A draft Cabinet paper to allow the Tea Board to slap on an additional one rupee cess on made teas will be presented to policy makers shortly. The additional levy will help carry out urgently needed replanting and a part going to bridge the gap in the Boards operational budget.
Some Rs. 300 million will be added to the current collection of Rs. 750 million, from charging a Rs. 2.50 cess on made teas.
Tea Board Chairman Niraj de Mel told Lanka Business Online on Monday that at least 2 percent of the current tea bushes need to be replanted urgently to increase yield per hectare.
The yield from old bushes continues to decline, but plantations are reluctant to invest in replanting due to the long gestation periods, usually averaging 7 years.
Today Sri Lanka has over 200,000 hectares under tea, with yield per hectare around 2000 kilos, below the capabilities a handful of other plantations in Sri Lanka and overseas have shown at over 3000 kilos per hectare.
However, a lack of funds in most estates has reduced this number to less than 0.7 percent says de Mel.
Of the additional one rupee cess, Rs. 150 million will be diverted annually to the replanting exercise.
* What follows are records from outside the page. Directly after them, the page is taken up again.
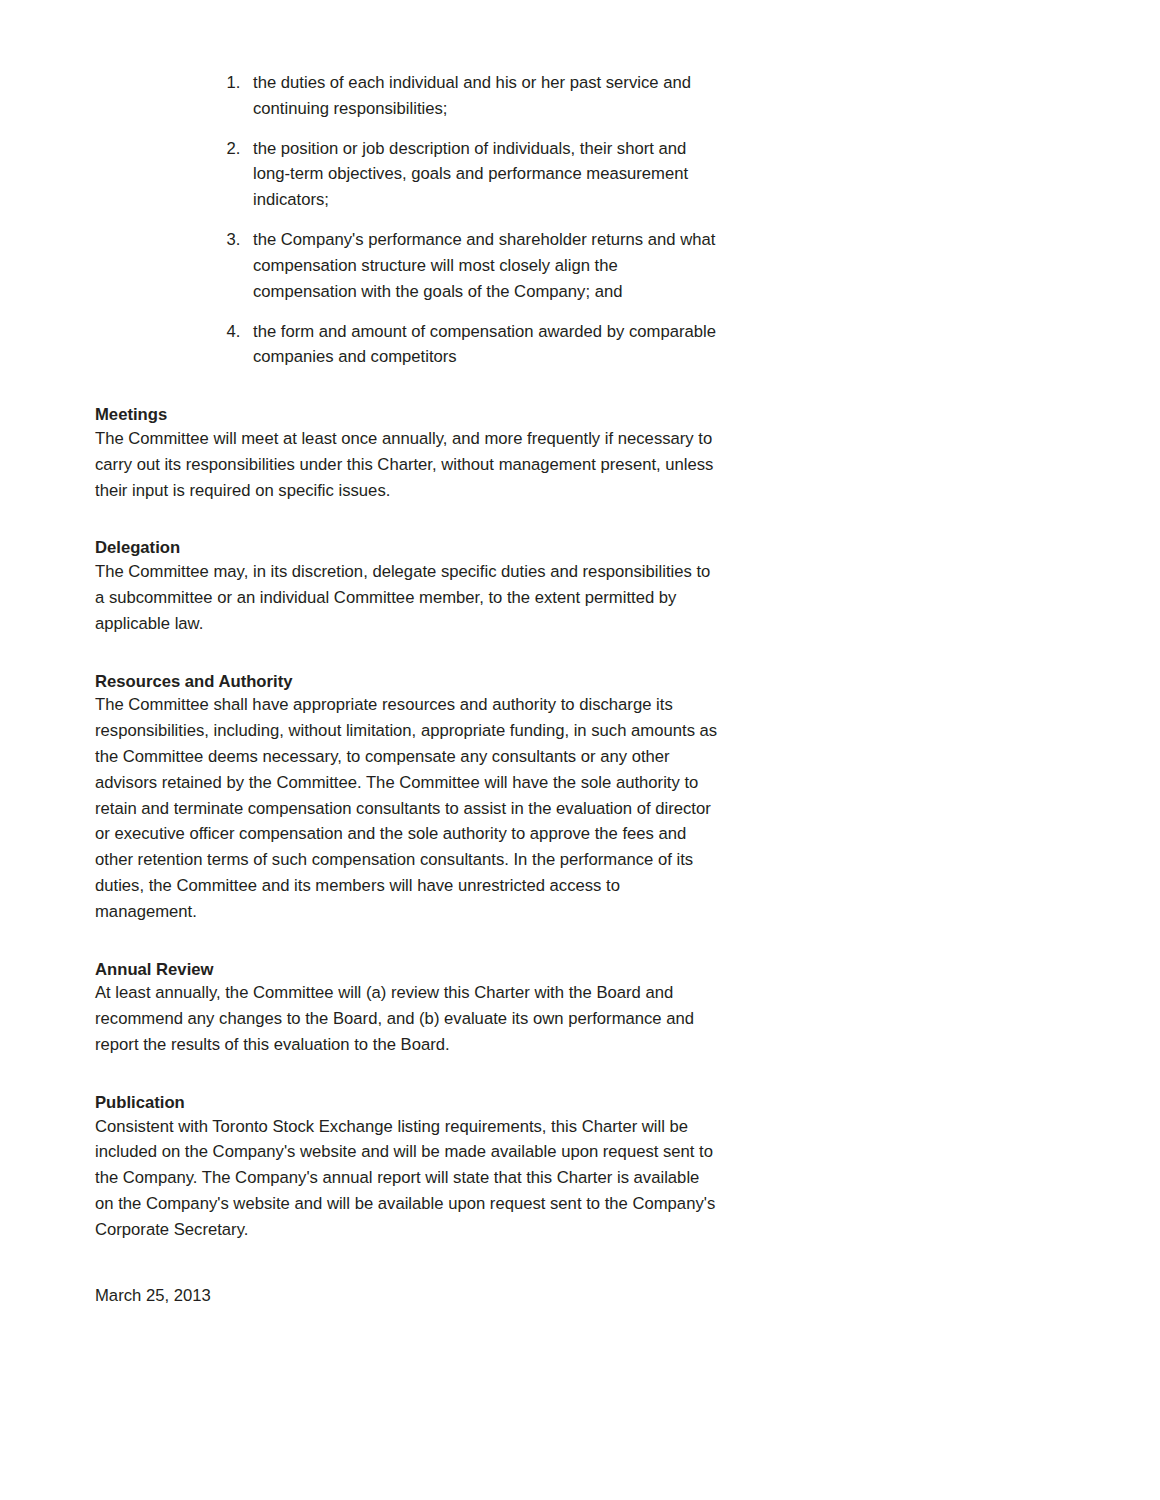the duties of each individual and his or her past service and continuing responsibilities;
the position or job description of individuals, their short and long-term objectives, goals and performance measurement indicators;
the Company's performance and shareholder returns and what compensation structure will most closely align the compensation with the goals of the Company; and
the form and amount of compensation awarded by comparable companies and competitors
Meetings
The Committee will meet at least once annually, and more frequently if necessary to carry out its responsibilities under this Charter, without management present, unless their input is required on specific issues.
Delegation
The Committee may, in its discretion, delegate specific duties and responsibilities to a subcommittee or an individual Committee member, to the extent permitted by applicable law.
Resources and Authority
The Committee shall have appropriate resources and authority to discharge its responsibilities, including, without limitation, appropriate funding, in such amounts as the Committee deems necessary, to compensate any consultants or any other advisors retained by the Committee. The Committee will have the sole authority to retain and terminate compensation consultants to assist in the evaluation of director or executive officer compensation and the sole authority to approve the fees and other retention terms of such compensation consultants. In the performance of its duties, the Committee and its members will have unrestricted access to management.
Annual Review
At least annually, the Committee will (a) review this Charter with the Board and recommend any changes to the Board, and (b) evaluate its own performance and report the results of this evaluation to the Board.
Publication
Consistent with Toronto Stock Exchange listing requirements, this Charter will be included on the Company's website and will be made available upon request sent to the Company. The Company's annual report will state that this Charter is available on the Company's website and will be available upon request sent to the Company's Corporate Secretary.
March 25, 2013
The industry is however still reluctant to the move, with cost of production continuing to rise on the back of a higher fuel and fertiliser bill and the wage hike expected to come into effect shortly.
A Rs. 2.50 cess is currently slapped on every kilo of made teas, with the monies going to fund the Tea Board, the Tea Research Institute (TRI), the Ceylon Tea Promotions Bureau and over half of it going back to the private sector for brand promotion.
In 2003, with tea production just short of 300 million kilos, the cess brought in less than Rs. 750 million.
De Mel says the current cess intake is not adequate to support the budgets of the Tea Board, the TRI and to carry out viable brand promotions internationally.
The initial budget for 2004 alone, De Mel says exceeded Rs. 900 million, with a revised budget still around Rs. 850 million.
The cess on made tea was last revised up by fifty Sri Lankan cents, back in 1998.